Data records

┌────────

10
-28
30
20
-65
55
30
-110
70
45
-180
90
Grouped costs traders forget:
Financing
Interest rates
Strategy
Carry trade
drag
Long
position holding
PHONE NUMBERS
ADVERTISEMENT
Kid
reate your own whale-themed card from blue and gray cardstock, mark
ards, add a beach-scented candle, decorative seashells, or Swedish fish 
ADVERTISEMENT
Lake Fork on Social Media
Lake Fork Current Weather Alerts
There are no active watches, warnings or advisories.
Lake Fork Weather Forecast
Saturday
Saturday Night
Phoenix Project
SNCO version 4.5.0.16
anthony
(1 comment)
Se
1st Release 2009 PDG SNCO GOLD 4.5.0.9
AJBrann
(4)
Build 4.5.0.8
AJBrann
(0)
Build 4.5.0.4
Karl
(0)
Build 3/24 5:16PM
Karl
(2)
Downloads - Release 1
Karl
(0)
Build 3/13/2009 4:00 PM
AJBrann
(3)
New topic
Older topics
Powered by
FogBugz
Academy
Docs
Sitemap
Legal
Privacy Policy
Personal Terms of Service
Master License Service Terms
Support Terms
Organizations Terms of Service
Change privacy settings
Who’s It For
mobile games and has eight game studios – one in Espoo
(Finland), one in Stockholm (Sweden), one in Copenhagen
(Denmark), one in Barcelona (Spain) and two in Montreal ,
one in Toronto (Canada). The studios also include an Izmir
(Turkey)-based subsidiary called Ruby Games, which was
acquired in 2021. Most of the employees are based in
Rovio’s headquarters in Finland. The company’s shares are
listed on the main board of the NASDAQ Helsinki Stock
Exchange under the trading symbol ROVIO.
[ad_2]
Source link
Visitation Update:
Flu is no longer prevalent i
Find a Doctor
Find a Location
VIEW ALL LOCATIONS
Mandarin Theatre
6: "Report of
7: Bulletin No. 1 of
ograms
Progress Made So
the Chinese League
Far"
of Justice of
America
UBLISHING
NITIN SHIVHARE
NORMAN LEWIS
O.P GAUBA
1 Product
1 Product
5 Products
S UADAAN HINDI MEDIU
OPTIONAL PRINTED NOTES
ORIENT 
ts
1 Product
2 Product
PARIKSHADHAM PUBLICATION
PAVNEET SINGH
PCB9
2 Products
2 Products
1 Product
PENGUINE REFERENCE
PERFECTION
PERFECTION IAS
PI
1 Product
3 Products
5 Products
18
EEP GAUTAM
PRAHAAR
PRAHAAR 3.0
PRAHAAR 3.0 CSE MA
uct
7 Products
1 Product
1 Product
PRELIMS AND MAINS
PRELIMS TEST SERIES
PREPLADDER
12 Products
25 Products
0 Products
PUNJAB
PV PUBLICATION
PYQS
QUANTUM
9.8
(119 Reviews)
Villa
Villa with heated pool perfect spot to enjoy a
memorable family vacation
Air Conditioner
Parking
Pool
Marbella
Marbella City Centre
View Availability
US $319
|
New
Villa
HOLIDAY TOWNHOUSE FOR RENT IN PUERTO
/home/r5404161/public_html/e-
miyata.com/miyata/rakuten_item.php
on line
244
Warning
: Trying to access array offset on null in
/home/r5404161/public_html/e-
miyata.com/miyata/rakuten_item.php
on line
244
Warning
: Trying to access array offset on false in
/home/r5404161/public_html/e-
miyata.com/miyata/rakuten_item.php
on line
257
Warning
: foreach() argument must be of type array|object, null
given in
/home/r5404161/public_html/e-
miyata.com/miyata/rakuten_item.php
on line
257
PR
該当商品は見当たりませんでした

└────────
┌────────

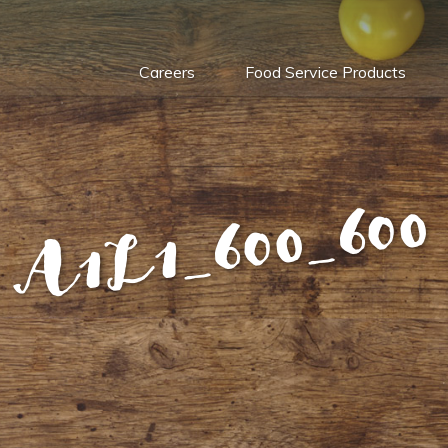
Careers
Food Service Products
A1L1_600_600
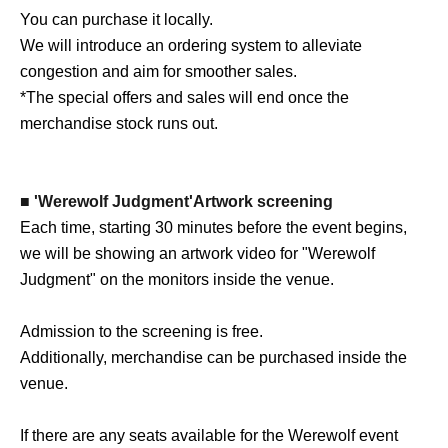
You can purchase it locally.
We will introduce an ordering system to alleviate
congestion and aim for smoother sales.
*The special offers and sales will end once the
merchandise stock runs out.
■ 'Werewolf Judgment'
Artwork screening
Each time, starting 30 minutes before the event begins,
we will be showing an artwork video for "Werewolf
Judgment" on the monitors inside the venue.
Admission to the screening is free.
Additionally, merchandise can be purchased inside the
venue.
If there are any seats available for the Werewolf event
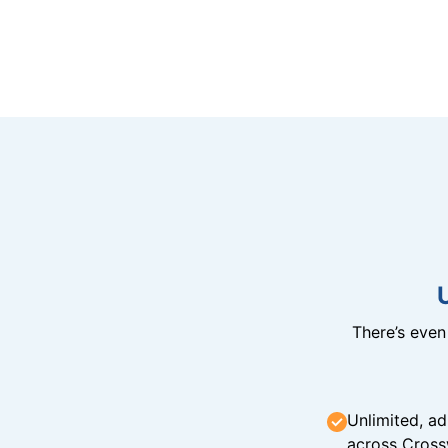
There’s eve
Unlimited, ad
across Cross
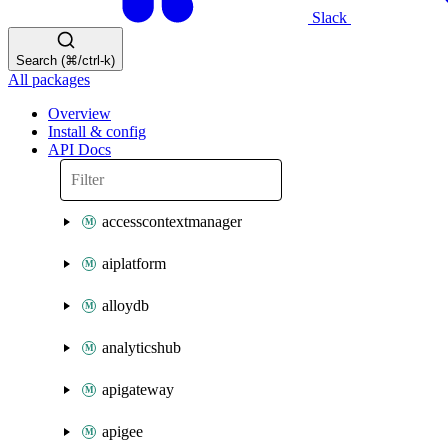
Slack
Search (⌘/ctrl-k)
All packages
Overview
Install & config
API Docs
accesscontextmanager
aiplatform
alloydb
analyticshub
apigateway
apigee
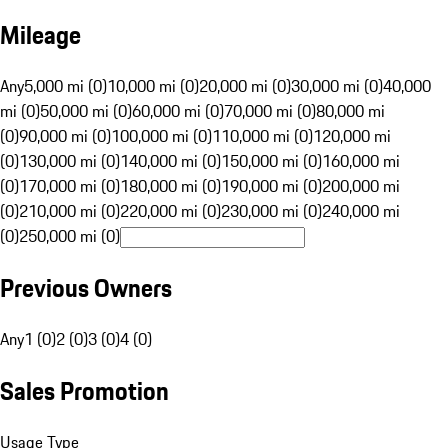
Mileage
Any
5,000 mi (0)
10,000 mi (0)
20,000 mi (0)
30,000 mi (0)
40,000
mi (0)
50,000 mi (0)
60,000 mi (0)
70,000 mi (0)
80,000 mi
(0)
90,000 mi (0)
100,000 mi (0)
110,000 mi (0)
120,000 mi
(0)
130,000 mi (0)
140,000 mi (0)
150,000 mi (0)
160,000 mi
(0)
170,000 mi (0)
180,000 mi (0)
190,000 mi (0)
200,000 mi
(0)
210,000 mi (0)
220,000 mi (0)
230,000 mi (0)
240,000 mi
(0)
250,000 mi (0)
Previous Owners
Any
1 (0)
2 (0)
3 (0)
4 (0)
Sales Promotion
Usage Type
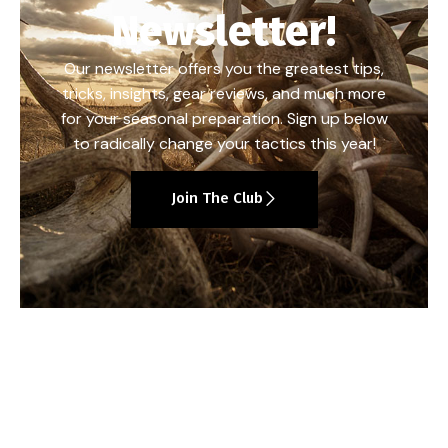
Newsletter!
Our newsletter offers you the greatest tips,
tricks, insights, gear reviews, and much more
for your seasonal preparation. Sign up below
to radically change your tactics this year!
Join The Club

└────────
┌────────

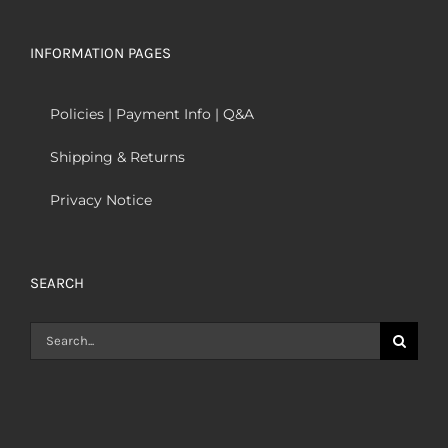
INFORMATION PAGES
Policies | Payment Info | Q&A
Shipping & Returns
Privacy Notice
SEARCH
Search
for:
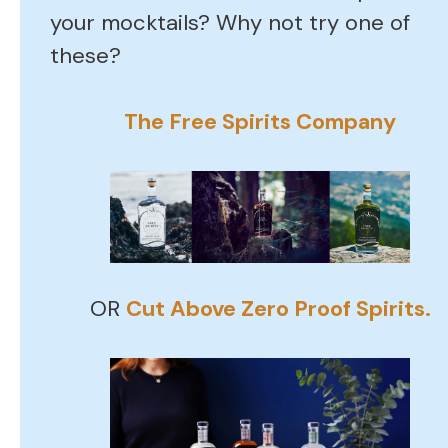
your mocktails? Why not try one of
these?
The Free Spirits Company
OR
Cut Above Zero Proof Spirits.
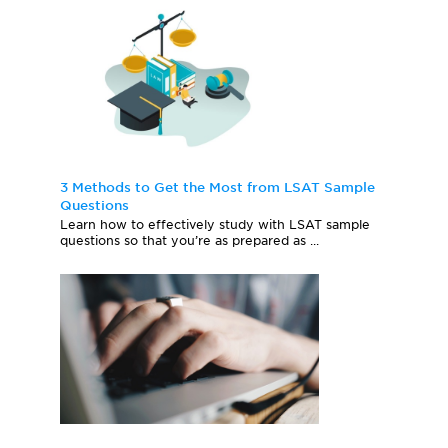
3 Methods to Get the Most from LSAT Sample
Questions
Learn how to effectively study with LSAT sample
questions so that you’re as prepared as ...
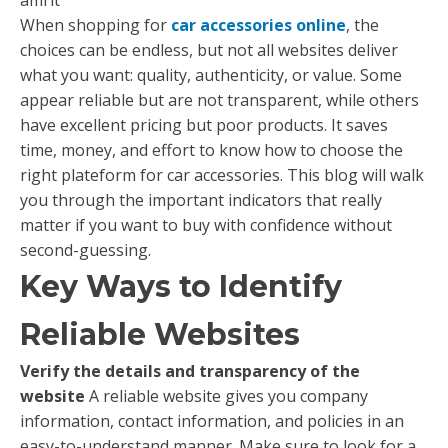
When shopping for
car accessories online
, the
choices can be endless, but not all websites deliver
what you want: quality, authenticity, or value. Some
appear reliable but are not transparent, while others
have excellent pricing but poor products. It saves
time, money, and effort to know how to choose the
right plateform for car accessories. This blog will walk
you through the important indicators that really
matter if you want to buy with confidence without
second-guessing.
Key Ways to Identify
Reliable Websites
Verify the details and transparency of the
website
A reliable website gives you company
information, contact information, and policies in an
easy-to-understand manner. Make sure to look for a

└────────

- **TASK TO CARRY OUT**: For each line in the records that contains the word "Lake", make a copy.

- **RESULT**:
Lake Fork on Social Media
Lake Fork Current Weather Alerts
Lake Fork Weather Forecast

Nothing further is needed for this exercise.